The Health Services Authority (HSA) has given local law firm, HSM, the contract for collecting it's outstanding patient debt which is said to be in the range of CI$30 million covering some 40,000 delinquent accounts.
The successful bid follows an open tendering process that was advertised in early May 2017 for “RFP debt collection services”. The deadline was June 2nd for proposals to be considered.
The process has not come without criticism as smaller operators are left wondering why they were not selected or at least given part of the contract. One anonymous business owner was surprised that such a large law firm would have even bid for the contract, “locally owned small businesses who specialize in debt collection were not selected. I find it odd that a law firm with some many other streams of income and focus would be selected for this. More disheartening is the fact that they did not share the portfolio of debt among providers.” There were also concerns raised that the office manager at HSM has connects to one of the existing PPM elected officials. However, CMR should note that this MLA is not directly connected to the Ministry of Health or the HSA.
The provider also indicated that debt collection is not a heartless profession and that traditionally law firms have not approached the sick and elderly with any degree of care when attempting to recover the funds. The RFP documents also stipulated that:
The company needs to have a local trade and business license – which technically HSM does not.
Required a minimum of 3 years experience as a debt collector. The legal associate in that area of the firm has only been on island for 2 years. The complaints argue that the scope of work contained in the RFP documents have not been met by HSM's junior staff who comprise their debt recovery division.
HSM debt recovery support staff include a recent high school leaver who graduated in 2016 and another employee who graduated from UCCI in 2015.
The debt providers are of the opinion that this section is to be interpreted to indicate that litigation is the last desired option.

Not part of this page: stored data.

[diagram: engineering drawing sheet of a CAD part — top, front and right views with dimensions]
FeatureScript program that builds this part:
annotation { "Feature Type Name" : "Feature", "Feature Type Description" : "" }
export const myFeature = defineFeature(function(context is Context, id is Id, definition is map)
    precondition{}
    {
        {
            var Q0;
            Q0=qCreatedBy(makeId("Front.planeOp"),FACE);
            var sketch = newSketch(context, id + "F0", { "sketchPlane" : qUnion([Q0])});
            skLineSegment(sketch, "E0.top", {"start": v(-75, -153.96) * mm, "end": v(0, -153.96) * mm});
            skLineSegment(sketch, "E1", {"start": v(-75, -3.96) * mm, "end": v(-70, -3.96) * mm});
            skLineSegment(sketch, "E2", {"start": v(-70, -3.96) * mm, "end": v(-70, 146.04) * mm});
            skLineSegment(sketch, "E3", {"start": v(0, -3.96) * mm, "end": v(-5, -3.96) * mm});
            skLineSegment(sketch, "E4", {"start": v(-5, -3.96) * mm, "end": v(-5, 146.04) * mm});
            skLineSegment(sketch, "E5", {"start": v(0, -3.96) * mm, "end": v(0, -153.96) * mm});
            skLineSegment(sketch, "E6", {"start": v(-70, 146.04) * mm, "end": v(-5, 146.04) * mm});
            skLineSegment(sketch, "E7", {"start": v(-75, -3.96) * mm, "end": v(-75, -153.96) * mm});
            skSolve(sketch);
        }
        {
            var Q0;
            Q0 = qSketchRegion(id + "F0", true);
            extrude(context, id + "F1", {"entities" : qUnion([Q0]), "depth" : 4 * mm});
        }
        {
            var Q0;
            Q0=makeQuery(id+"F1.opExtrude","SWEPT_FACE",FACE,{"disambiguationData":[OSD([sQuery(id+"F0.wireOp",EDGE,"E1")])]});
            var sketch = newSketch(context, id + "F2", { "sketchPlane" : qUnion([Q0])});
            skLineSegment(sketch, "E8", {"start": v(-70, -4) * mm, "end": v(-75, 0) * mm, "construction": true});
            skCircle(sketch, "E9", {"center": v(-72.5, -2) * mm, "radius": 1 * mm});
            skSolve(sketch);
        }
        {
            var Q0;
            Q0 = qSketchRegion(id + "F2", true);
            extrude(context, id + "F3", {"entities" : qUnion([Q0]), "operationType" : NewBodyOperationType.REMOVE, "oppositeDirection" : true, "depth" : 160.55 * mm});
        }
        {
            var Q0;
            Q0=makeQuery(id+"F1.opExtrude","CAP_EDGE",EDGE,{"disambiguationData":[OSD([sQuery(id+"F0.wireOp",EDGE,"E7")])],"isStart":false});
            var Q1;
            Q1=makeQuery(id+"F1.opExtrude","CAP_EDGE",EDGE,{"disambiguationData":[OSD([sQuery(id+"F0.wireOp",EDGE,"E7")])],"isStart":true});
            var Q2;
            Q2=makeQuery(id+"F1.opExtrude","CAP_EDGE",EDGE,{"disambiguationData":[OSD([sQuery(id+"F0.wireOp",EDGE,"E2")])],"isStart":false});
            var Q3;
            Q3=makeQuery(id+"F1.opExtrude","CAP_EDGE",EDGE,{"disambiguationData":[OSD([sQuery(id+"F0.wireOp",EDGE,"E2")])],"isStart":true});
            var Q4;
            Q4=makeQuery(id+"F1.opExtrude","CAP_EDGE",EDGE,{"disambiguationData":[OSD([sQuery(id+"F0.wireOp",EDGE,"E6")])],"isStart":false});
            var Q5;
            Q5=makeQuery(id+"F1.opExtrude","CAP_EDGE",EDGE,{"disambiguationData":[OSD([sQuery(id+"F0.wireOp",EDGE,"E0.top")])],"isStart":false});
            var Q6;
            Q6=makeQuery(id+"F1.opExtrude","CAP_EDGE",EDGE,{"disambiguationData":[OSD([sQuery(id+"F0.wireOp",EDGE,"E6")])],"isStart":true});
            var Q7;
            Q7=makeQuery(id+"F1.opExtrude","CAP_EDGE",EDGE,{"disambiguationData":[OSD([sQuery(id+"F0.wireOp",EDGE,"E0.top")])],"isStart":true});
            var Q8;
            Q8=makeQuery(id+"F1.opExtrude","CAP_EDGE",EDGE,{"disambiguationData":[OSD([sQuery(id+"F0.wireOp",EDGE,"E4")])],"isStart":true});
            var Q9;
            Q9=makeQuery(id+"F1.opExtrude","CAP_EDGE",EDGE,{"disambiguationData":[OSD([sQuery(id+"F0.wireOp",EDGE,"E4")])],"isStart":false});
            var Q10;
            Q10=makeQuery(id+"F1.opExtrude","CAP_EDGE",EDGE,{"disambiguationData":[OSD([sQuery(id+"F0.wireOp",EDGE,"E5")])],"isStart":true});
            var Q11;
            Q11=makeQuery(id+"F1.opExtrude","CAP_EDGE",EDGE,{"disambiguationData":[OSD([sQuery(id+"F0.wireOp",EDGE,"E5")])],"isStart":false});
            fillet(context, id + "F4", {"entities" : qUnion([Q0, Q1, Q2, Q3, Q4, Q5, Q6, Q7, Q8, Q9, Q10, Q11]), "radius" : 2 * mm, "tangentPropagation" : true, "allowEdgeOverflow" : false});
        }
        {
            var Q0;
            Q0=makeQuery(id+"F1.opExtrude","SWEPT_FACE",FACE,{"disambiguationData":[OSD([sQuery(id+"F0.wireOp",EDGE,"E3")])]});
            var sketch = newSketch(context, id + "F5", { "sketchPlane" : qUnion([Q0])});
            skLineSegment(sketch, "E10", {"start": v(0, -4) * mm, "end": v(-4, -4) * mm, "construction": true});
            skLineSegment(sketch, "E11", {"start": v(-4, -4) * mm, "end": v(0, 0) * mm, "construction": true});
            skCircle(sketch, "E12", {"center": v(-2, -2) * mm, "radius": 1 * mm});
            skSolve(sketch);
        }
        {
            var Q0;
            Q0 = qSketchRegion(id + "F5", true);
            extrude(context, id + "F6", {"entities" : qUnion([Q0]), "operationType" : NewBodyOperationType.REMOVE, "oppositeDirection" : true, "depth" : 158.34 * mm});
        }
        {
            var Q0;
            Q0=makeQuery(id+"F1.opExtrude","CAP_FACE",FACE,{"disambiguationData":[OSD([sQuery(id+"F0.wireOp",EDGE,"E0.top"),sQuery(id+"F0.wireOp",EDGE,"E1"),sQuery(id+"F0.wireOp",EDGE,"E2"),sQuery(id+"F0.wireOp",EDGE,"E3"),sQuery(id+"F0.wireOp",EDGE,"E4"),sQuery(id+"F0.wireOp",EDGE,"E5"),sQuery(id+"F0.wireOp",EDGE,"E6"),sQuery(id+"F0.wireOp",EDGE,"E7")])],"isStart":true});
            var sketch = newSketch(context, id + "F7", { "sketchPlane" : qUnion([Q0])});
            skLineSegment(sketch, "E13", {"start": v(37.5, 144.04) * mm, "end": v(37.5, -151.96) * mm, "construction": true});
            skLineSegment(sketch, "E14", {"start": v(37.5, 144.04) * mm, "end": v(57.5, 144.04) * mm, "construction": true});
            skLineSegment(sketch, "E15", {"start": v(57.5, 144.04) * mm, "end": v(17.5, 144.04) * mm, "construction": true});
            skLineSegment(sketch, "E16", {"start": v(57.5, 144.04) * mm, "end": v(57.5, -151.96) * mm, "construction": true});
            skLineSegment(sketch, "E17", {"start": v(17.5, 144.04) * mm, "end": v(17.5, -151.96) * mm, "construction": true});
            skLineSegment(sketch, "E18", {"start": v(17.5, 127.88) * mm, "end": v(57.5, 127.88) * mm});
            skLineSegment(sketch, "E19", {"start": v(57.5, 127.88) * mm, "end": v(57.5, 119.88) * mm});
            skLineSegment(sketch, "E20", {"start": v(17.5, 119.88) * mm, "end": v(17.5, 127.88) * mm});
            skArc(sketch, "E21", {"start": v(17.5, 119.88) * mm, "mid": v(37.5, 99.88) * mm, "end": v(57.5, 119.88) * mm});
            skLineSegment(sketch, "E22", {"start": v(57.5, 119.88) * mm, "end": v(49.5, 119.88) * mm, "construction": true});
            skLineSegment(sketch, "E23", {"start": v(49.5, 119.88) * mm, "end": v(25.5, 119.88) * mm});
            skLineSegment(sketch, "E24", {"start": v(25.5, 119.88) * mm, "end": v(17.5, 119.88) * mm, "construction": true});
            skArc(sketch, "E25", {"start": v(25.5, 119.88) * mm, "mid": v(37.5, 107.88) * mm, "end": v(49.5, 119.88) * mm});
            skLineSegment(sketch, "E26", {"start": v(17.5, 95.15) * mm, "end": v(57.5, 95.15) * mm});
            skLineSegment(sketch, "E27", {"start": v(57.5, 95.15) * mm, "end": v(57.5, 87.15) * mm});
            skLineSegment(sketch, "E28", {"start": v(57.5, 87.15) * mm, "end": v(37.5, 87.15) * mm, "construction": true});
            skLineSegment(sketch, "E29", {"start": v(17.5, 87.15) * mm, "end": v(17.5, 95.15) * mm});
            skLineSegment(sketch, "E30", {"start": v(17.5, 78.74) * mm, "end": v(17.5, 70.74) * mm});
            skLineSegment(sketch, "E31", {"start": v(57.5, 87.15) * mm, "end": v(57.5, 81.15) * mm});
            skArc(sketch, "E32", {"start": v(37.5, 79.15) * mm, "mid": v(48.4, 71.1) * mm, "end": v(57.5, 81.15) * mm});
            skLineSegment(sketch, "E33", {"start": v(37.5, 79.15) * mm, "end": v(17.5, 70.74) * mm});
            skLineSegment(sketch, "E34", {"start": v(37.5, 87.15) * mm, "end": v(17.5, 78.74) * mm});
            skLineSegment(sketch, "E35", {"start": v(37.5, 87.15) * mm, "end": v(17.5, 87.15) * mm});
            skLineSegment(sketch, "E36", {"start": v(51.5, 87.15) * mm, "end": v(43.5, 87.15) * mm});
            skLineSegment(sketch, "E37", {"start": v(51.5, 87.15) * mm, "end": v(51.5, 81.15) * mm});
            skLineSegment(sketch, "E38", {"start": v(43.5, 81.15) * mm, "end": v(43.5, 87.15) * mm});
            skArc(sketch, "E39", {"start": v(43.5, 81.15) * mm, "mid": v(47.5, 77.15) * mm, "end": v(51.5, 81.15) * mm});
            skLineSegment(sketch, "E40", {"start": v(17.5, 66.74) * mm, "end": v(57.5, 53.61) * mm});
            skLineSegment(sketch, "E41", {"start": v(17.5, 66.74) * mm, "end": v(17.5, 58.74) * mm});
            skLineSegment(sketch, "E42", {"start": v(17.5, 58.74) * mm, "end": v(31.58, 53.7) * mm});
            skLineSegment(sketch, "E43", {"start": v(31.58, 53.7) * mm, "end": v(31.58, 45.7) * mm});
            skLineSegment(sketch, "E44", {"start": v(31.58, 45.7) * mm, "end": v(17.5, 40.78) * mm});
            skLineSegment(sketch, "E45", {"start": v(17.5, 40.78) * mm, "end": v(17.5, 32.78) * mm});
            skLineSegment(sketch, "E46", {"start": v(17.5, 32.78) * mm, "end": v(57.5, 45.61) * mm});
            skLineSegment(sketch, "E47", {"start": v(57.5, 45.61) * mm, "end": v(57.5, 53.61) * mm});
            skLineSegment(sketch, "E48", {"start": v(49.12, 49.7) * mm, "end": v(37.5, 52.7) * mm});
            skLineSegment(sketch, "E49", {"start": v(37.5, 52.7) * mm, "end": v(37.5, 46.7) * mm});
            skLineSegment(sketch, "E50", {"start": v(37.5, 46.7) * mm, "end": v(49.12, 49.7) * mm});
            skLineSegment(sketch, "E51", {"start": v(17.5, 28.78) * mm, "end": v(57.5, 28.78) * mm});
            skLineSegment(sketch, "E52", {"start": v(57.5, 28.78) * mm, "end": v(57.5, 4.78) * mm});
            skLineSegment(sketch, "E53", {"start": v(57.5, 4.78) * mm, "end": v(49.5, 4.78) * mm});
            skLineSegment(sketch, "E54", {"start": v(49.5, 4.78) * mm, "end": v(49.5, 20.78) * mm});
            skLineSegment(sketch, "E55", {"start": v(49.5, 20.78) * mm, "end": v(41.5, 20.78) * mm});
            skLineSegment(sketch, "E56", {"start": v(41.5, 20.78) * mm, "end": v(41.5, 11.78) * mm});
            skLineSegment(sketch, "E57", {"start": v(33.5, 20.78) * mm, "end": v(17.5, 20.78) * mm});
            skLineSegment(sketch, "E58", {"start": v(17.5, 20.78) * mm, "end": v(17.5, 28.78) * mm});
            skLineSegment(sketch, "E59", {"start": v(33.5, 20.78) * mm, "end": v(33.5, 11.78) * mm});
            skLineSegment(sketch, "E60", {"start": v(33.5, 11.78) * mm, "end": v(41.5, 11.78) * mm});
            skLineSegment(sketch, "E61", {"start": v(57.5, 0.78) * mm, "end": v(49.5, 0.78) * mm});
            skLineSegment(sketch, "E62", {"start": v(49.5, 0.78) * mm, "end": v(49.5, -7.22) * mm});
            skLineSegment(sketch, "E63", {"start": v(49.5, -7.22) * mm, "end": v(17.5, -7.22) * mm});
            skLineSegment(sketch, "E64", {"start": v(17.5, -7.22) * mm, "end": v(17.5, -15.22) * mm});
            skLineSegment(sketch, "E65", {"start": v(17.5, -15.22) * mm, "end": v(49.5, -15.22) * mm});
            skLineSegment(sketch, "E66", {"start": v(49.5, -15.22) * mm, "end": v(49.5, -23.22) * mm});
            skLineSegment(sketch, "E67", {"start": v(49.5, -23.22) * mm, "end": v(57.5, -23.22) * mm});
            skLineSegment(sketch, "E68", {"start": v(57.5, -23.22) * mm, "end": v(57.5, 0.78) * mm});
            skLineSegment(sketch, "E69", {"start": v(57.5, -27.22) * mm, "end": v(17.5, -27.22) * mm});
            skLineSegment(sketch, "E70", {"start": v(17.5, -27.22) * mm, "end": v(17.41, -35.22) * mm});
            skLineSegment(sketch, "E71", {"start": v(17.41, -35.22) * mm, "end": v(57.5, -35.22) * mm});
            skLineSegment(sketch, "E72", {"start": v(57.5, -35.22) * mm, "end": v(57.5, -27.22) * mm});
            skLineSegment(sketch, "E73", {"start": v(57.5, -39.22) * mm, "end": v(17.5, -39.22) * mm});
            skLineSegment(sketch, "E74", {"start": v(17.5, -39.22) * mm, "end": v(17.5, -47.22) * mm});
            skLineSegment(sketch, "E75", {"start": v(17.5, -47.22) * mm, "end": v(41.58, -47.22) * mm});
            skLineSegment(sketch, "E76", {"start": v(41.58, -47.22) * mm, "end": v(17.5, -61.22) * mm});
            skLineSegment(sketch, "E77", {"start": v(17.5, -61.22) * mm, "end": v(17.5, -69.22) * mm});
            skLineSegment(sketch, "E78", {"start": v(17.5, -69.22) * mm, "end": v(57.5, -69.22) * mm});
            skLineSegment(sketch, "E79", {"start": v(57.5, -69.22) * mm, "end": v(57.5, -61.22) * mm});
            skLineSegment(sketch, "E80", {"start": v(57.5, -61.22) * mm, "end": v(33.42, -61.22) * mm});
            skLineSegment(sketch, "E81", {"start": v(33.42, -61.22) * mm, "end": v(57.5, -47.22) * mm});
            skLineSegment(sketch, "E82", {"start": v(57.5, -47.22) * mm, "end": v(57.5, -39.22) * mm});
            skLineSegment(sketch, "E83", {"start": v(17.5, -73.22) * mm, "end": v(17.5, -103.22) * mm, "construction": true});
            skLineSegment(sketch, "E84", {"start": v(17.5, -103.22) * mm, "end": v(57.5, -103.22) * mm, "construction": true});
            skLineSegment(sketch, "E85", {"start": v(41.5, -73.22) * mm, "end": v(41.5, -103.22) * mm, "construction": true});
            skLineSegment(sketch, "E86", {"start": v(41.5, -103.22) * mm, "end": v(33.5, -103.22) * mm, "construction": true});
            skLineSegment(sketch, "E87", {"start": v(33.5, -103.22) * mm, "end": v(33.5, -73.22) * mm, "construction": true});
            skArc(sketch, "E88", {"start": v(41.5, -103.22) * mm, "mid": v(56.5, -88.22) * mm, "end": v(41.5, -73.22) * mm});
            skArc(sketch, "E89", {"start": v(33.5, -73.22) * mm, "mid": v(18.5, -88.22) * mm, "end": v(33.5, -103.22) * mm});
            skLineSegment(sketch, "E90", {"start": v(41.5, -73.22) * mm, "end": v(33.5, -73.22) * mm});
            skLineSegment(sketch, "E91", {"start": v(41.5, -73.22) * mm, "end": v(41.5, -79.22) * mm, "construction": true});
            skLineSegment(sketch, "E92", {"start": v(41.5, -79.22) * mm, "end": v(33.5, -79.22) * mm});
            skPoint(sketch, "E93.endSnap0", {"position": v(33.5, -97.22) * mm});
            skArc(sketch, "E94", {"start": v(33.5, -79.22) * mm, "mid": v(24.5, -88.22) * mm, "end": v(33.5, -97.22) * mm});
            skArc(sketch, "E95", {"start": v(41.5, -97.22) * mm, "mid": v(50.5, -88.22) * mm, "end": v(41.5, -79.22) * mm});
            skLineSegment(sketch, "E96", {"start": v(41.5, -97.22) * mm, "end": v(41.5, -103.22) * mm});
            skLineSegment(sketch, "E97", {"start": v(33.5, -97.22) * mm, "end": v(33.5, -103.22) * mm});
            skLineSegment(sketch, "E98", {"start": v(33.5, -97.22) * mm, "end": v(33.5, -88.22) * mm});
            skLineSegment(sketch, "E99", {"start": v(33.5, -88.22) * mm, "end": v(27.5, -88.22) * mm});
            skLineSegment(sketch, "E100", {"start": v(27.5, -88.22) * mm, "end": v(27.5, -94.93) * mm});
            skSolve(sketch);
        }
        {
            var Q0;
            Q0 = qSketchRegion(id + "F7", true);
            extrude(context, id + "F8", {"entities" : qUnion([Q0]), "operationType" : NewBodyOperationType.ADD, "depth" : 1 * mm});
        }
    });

Click here for : Tender Documents
Another small provider speculated about the political connections involved and whether HSM was looked upon favorably because they are also the legal team representing persons suing government for permanent residency.
HSM offers a variety of services and has debt collection listed on it's website as one of them stating that “Our dedicated Debt Solutions team has extensive knowledge and experience in debt recovery enabling it to provide clear, sound and timely advice throughout the litigation and enforcement process. Our practice is approached on a unique and commercial basis, namely a flat fee offering.”
Managing partner Huw Moses, is listed as one of the primary contacts for this service.
CMR reached out to the HSA and Minister of Health for comment but as of press time we were awaiting a press release to be issued on the matter. Just this past week we saw that the
The Cayman Islands Auditor General’s Office found the HSA to be short $21.5 million in cash reserves. The financial statements were made public last week and the Health Services Authority Law requires operating expenses for three months – roughly $26 million – must be maintained. The HSA has failed to do this for the past five years. They have also written off millions in unpaid debt.
The Cayman Islands public health authority has failed to maintain legally required cash reserves for at least the last five years, while at the same time writing off millions in unpaid patient debts, according to auditors.
The HSA is not without controversy when issuing contracts in the past – namely the alleged bogus Carepay contract- which saw the HSA/Ministry of Health pay out millions to imprisoned Canover Watson without any due diligence.